- Describe how astronomers observe the Sun at different wavelengths
- Demonstrate an understanding of the appearance of the Sun at different wavelengths of the electromagnetic spectrum, including visible, H-alpha, X-ray

Humans see visible light. This is just one part of the electromagnetic spectrum. The Sun emits light in frequencies across this spectrum. By using instruments that operate in these frequencies scientists can study the Sun and its behaviour.

Without these observations it would be difficult to study sunspots in great detail, flares or even the surface of the Sun with accuracy.

See the wavelengths page in the Earth section for more information about the spectrum.

As well as infrared, ultraviolet, x-ray observations, usually conducted at high altitude or in space, other less well known wavelengths exist.

H-Alpha is a specific wavelength in the visible part of the spectrum.

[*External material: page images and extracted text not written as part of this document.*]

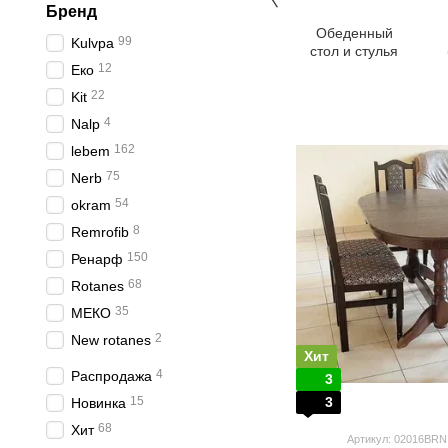
Бренд
Обеденный
99
Kulvpa
стол и стулья
12
Еко
22
Kit
4
Nalp
162
lebem
75
Nerb
54
okram
8
Remrofib
150
Ренарф
68
Rotanes
35
МЕКО
2
New rotanes
Хит
4
Распродажа
3
15
3
Новинка
68
Хит
Артикул: 02016BRN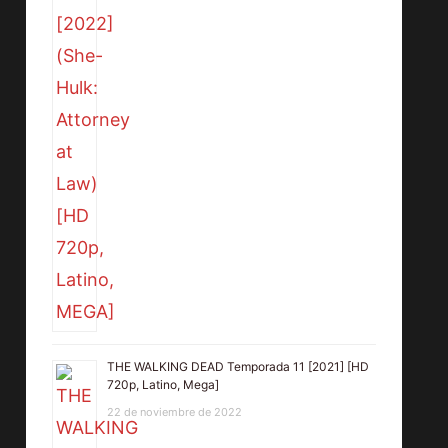
THE WALKING DEAD Temporada 11 [2021] [HD
720p, Latino, Mega]
22 de noviembre de 2022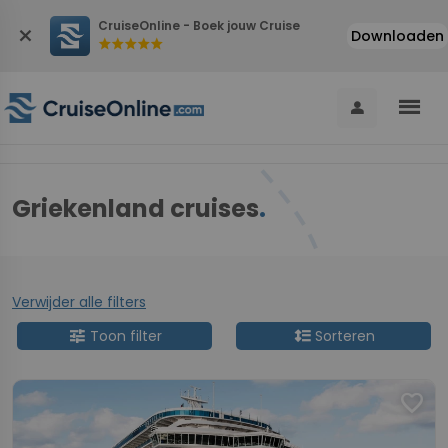
CruiseOnline - Boek jouw Cruise
close
Downloaden
star
star
star
star
star
menu
person
Griekenland cruises
.
Verwijder alle filters
tune
format_line_spacing
Toon filter
Sorteren
favorite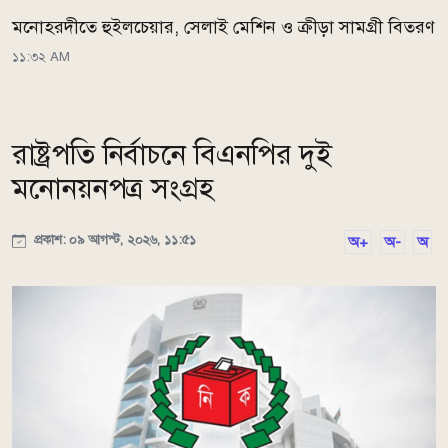
মনোহরদীতে হুইলচেয়ার, সেলাই মেশিন ও ক্রীড়া সামগ্রী বিতরণ
১১:৩২ AM
রাষ্ট্রপতি নির্বাচনে বিএনপির দুই
মনোনয়নপত্র সংগ্রহ
প্রকাশ: ০৯ আগস্ট, ২০২৬, ১১:৫১
অ+
অ-
অ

It allows astronomers to study the Sun's surface as well as nebulae. Optical filters are attached to a telescope (by experienced astronomers) allowing the observer to study the Sun. Calcium-K is a similar filter. This allows us to observe on wavelengths that operate only on these frequencies.

WARNING: Never view the Sun with a telescope or binoculars



Describe the instruments or techniques that astronomers use to study the Sun.

Did you know?

The Sun is a star in our galaxy, the Milky Way. It takes 225 million Earth years for the Sun to revolve around the galaxy.